Tichitt
Tichit
Tichitt is the third of the four Mauritanian ksour inscribed together as UNESCO World Heritage in 1996. The town stands on the southern edge of the Tagant Plateau, on the line of the medieval trans-Saharan caravan trade between the Maghreb and the Niger Bend.
The site has two histories layered on one another. The medieval Islamic town — a stone-and-mortar settlement organised around a central mosque, contemporaneous in foundation with Chinguetti and Ouadane — sits over and adjacent to a much older neolithic and proto-historic landscape known to archaeologists as the Tichitt Tradition, with stone-built villages and dry-stone walls dating back to the second millennium BCE. The medieval town drew on the same stone resources and to some extent the same architectural grammar as its prehistoric predecessors.
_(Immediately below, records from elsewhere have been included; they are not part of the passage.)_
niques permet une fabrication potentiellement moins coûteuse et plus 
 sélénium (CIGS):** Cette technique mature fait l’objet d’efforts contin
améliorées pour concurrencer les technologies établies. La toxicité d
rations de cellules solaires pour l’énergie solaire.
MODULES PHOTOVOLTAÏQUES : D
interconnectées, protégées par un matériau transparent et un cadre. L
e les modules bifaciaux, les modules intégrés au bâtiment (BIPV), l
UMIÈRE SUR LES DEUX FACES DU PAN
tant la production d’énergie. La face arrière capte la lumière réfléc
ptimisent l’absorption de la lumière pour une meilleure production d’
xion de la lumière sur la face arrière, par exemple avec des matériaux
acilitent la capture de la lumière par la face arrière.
Tichitt's historical population peaked at several thousand and declined steeply through the colonial and post-colonial period as the caravan economy collapsed and as the regional water table fell. The modern population is small, the surviving medieval fabric is largely in ruin, and conservation has been constrained by the site's extreme remoteness — Tichitt is reached only by four-wheel-drive on unsealed tracks across the Tagant. Stabilisation work has been more limited than at the other three Mauritanian ksour.